Definition: A relation between sets \(A\) and \(B\) is a subset of \(A \times B\). A relation on \(A\) is a subset of \(A^2.\)
If \(R \subset A \times B\) is a relation, instead of writing \((a, b) \in R\) we usually write \(aRb\). Also, instead of writing \((a, b) \not\in R\) we usually write \(a\not Rb\).
This example is unconventional, but gets across the idea behind relations.
Let \(A =\{\)one, two, three\(\},\) and let \(B =\{\)one plus one, one plus two\(\}.\) Then
\(A \times B = \{\)(one, one plus one), (one, one plus two), (two, one plus one), (two, one plus two), (three, one plus one), (three, one plus two)\(\}.\)
We will define \(R\) to be the relation that the word in \(A\) is equal to the expression in \(B.\)
\(R = \{\)(two, one plus one), (three, one plus two)\(\}\)
For elements \(a \in A\) and \(b \in B,\) instead of writing \((a, b) \in R\) write "\(a\) equals \(b\)". Instead of writing \((a, b) \not\in R,\) write "\(a\) does not equal \(b\)". So, since (two, one plus one) \(\in R,\) we write "two equals one plus one." Similarly, since (one, one plus two) \(\not\in R,\) we write "one does not equal one plus two."
Let \(A = \{1, 2, 3, 4\}.\) Then "less than" relation on \(A\) can be written
\[< = \{(1,2), (1,3), (1,4), (2,3), (2,4), (3,4)\}.\]
Instead of writing \((1,3) \in <\), we write \(1<3\).
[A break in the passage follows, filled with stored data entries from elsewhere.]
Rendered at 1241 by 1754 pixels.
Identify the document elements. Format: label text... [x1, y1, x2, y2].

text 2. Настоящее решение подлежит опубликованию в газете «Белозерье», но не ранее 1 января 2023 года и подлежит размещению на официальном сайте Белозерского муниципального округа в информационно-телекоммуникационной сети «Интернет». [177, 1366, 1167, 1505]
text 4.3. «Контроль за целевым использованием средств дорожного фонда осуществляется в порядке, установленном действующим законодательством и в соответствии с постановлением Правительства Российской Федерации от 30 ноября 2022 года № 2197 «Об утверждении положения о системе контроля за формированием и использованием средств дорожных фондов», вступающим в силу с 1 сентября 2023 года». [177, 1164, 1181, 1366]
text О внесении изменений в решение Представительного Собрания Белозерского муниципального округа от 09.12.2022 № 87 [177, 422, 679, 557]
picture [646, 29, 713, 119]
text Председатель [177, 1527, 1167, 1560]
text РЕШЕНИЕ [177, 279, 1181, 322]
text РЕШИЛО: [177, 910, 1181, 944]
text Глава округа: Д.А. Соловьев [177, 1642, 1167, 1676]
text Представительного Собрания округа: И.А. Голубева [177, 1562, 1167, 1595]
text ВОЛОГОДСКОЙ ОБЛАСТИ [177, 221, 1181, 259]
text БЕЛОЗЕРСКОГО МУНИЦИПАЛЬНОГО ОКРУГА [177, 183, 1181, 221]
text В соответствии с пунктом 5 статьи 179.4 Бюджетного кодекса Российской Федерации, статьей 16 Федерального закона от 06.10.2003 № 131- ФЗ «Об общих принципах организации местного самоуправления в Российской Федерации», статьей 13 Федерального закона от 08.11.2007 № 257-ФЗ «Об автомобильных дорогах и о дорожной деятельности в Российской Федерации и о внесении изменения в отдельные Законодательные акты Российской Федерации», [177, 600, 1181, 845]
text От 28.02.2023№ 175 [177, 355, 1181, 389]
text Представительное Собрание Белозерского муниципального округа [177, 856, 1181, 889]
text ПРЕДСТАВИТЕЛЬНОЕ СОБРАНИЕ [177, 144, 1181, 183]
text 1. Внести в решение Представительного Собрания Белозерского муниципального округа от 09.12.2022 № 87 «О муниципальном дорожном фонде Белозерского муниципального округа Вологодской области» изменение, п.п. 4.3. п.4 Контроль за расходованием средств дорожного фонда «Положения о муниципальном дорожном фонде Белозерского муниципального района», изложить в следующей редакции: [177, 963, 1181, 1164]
Similarly, instead of writing \((4,2) \not\in <\), we write \(4 \not < 2\).
The \(=\) relation on \(A\) is
\[= = \{(1,1), (2,2), (3,3), (4,4)\}\]
Since \(=\) is a relation, \((1, 1) \in =\) is written \(1 = 1\) and \((1, 2) \not\in =\) is written \(1 \neq 2.\)
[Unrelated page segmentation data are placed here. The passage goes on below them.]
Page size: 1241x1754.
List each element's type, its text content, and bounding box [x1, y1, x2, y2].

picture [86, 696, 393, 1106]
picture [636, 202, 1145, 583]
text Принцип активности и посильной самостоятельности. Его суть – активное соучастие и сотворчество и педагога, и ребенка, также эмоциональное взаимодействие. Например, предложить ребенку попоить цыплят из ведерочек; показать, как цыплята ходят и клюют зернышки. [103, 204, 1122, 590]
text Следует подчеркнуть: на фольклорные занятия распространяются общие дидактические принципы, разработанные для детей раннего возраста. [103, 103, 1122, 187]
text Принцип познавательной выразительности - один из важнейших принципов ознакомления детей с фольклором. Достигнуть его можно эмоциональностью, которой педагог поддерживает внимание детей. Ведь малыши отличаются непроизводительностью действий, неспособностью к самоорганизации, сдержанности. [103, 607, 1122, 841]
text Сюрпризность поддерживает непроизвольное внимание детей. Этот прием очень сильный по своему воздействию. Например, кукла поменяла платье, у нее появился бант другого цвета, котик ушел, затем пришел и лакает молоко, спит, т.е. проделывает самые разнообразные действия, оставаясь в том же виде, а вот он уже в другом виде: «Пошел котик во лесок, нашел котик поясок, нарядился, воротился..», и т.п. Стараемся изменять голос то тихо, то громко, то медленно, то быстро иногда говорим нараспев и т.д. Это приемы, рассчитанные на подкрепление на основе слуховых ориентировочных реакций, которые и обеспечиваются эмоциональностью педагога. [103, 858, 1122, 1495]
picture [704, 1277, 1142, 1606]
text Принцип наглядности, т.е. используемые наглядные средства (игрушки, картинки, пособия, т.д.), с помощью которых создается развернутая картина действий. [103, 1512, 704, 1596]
Keep in mind that a relation between \(A\) and \(B\) is just a way we think about certain subsets of \(A \times B.\) Any subset of \(A \times B\) is a relation, but we think in terms of relations or subsets depending on the context.
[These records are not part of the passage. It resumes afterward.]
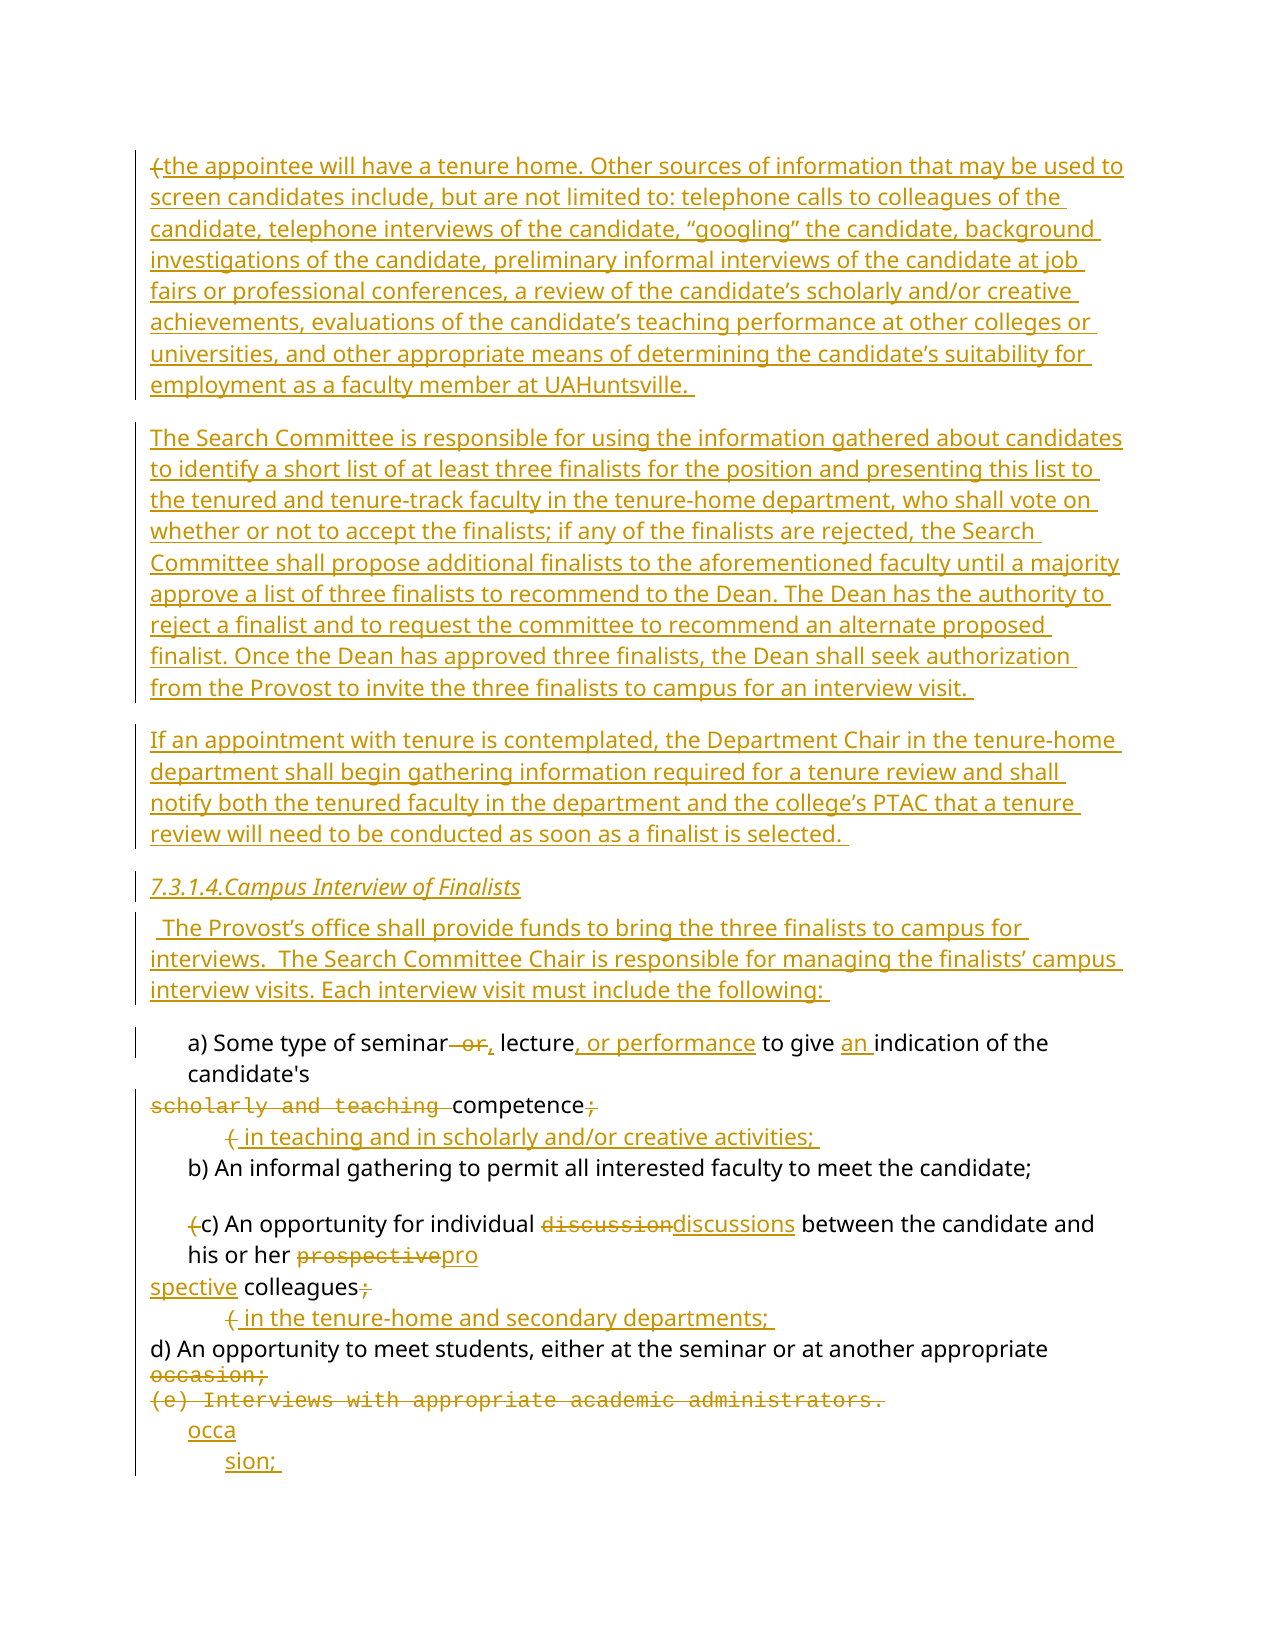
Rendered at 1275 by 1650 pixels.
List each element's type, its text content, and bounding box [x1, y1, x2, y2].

text d) An opportunity to meet students, either at the seminar or at another appropriate [150, 1333, 1125, 1389]
text b) An informal gathering to permit all interested faculty to meet the candidate; [187, 1152, 1125, 1183]
text a) Some type of seminar lecture to give indication of the candidate's [187, 1027, 1125, 1089]
text c) An opportunity for individual between the candidate and his or her [187, 1208, 1125, 1270]
text competence [150, 1089, 1125, 1121]
text colleagues [150, 1270, 1125, 1302]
For example, if \(A = \{1, 2, 3, 4\}\) and \(B = \{1, 2, 3, 4, 5\},\) then
\(\{(2, 2), (2, 5)\} \subset A \times B.\)
So, we could think of \(\{(2, 2), (2, 5)\}\) as a relation, but what kind of relationship is it? Without reason to consider this a relation, we continue to think in terms of sets and subsets.